**REQUIREMENTS**
Rewrite every line of the records below as a JSON list of strings, one string per line, leaving out blank lines.

--- EXERCISE MATERIALS ---

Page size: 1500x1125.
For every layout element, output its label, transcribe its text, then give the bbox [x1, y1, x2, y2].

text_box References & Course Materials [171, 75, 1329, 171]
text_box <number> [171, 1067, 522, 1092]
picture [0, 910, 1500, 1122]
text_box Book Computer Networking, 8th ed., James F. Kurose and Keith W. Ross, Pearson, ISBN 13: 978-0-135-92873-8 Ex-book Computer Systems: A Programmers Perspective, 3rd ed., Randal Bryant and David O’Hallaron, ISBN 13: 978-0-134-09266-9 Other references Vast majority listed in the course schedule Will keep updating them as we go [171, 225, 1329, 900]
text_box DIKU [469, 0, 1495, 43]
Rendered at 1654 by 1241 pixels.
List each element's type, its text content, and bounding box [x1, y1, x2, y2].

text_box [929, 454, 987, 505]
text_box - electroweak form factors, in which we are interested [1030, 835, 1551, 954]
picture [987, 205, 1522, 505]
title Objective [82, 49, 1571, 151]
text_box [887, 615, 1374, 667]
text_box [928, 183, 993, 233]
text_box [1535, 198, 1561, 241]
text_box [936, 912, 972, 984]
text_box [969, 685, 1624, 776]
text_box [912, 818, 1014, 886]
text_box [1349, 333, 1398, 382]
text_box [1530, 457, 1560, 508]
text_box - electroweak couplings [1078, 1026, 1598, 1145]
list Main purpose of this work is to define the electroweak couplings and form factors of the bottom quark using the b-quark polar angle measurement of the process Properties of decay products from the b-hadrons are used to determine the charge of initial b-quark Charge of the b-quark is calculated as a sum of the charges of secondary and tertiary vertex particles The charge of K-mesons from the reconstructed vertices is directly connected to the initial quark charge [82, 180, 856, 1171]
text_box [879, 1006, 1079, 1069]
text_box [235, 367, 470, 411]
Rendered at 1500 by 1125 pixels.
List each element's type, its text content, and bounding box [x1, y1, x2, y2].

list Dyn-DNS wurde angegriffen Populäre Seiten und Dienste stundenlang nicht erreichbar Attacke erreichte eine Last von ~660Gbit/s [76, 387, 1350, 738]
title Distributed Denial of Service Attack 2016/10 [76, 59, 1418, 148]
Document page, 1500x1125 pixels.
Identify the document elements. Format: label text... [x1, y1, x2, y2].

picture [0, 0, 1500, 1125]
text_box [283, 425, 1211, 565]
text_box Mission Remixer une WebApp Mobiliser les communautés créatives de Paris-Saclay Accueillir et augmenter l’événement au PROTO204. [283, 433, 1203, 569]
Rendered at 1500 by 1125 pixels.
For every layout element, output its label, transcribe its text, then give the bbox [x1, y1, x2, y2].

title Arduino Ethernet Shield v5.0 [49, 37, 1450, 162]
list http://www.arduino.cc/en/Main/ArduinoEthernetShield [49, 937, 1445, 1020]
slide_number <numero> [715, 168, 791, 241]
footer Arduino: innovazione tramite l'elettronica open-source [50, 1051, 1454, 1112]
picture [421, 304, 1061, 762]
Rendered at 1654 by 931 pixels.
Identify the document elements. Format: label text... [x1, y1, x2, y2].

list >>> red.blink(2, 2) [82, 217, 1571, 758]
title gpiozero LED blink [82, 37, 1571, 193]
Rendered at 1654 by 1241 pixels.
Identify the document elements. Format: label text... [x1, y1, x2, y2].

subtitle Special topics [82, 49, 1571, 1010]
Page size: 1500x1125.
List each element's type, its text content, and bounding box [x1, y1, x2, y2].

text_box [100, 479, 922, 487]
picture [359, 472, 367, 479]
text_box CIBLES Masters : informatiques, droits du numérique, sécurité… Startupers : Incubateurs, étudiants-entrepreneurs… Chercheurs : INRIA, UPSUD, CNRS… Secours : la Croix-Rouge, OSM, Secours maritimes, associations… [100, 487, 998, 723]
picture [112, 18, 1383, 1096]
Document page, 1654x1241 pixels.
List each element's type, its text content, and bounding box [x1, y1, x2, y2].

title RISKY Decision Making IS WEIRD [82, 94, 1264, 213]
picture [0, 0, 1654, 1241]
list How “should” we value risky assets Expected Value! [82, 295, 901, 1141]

---

**OUTPUT**
[
  "Page size: 1500x1125.",
  "For every layout element, output its label, transcribe its text, then give the bbox [x1, y1, x2, y2].",
  "text_box References & Course Materials [171, 75, 1329, 171]",
  "text_box <number> [171, 1067, 522, 1092]",
  "picture [0, 910, 1500, 1122]",
  "text_box Book Computer Networking, 8th ed., James F. Kurose and Keith W. Ross, Pearson, ISBN 13: 978-0-135-92873-8 Ex-book Computer Systems: A Programmers Perspective, 3rd ed., Randal Bryant and David O’Hallaron, ISBN 13: 978-0-134-09266-9 Other references Vast majority listed in the course schedule Will keep updating them as we go [171, 225, 1329, 900]",
  "text_box DIKU [469, 0, 1495, 43]",
  "Rendered at 1654 by 1241 pixels.",
  "List each element's type, its text content, and bounding box [x1, y1, x2, y2].",
  "text_box [929, 454, 987, 505]",
  "text_box - electroweak form factors, in which we are interested [1030, 835, 1551, 954]",
  "picture [987, 205, 1522, 505]",
  "title Objective [82, 49, 1571, 151]",
  "text_box [887, 615, 1374, 667]",
  "text_box [928, 183, 993, 233]",
  "text_box [1535, 198, 1561, 241]",
  "text_box [936, 912, 972, 984]",
  "text_box [969, 685, 1624, 776]",
  "text_box [912, 818, 1014, 886]",
  "text_box [1349, 333, 1398, 382]",
  "text_box [1530, 457, 1560, 508]",
  "text_box - electroweak couplings [1078, 1026, 1598, 1145]",
  "list Main purpose of this work is to define the electroweak couplings and form factors of the bottom quark using the b-quark polar angle measurement of the process Properties of decay products from the b-hadrons are used to determine the charge of initial b-quark Charge of the b-quark is calculated as a sum of the charges of secondary and tertiary vertex particles The charge of K-mesons from the reconstructed vertices is directly connected to the initial quark charge [82, 180, 856, 1171]",
  "text_box [879, 1006, 1079, 1069]",
  "text_box [235, 367, 470, 411]",
  "Rendered at 1500 by 1125 pixels.",
  "List each element's type, its text content, and bounding box [x1, y1, x2, y2].",
  "list Dyn-DNS wurde angegriffen Populäre Seiten und Dienste stundenlang nicht erreichbar Attacke erreichte eine Last von ~660Gbit/s [76, 387, 1350, 738]",
  "title Distributed Denial of Service Attack 2016/10 [76, 59, 1418, 148]",
  "Document page, 1500x1125 pixels.",
  "Identify the document elements. Format: label text... [x1, y1, x2, y2].",
  "picture [0, 0, 1500, 1125]",
  "text_box [283, 425, 1211, 565]",
  "text_box Mission Remixer une WebApp Mobiliser les communautés créatives de Paris-Saclay Accueillir et augmenter l’événement au PROTO204. [283, 433, 1203, 569]",
  "Rendered at 1500 by 1125 pixels.",
  "For every layout element, output its label, transcribe its text, then give the bbox [x1, y1, x2, y2].",
  "title Arduino Ethernet Shield v5.0 [49, 37, 1450, 162]",
  "list http://www.arduino.cc/en/Main/ArduinoEthernetShield [49, 937, 1445, 1020]",
  "slide_number <numero> [715, 168, 791, 241]",
  "footer Arduino: innovazione tramite l'elettronica open-source [50, 1051, 1454, 1112]",
  "picture [421, 304, 1061, 762]",
  "Rendered at 1654 by 931 pixels.",
  "Identify the document elements. Format: label text... [x1, y1, x2, y2].",
  "list >>> red.blink(2, 2) [82, 217, 1571, 758]",
  "title gpiozero LED blink [82, 37, 1571, 193]",
  "Rendered at 1654 by 1241 pixels.",
  "Identify the document elements. Format: label text... [x1, y1, x2, y2].",
  "subtitle Special topics [82, 49, 1571, 1010]",
  "Page size: 1500x1125.",
  "List each element's type, its text content, and bounding box [x1, y1, x2, y2].",
  "text_box [100, 479, 922, 487]",
  "picture [359, 472, 367, 479]",
  "text_box CIBLES Masters : informatiques, droits du numérique, sécurité… Startupers : Incubateurs, étudiants-entrepreneurs… Chercheurs : INRIA, UPSUD, CNRS… Secours : la Croix-Rouge, OSM, Secours maritimes, associations… [100, 487, 998, 723]",
  "picture [112, 18, 1383, 1096]",
  "Document page, 1654x1241 pixels.",
  "List each element's type, its text content, and bounding box [x1, y1, x2, y2].",
  "title RISKY Decision Making IS WEIRD [82, 94, 1264, 213]",
  "picture [0, 0, 1654, 1241]",
  "list How “should” we value risky assets Expected Value! [82, 295, 901, 1141]"
]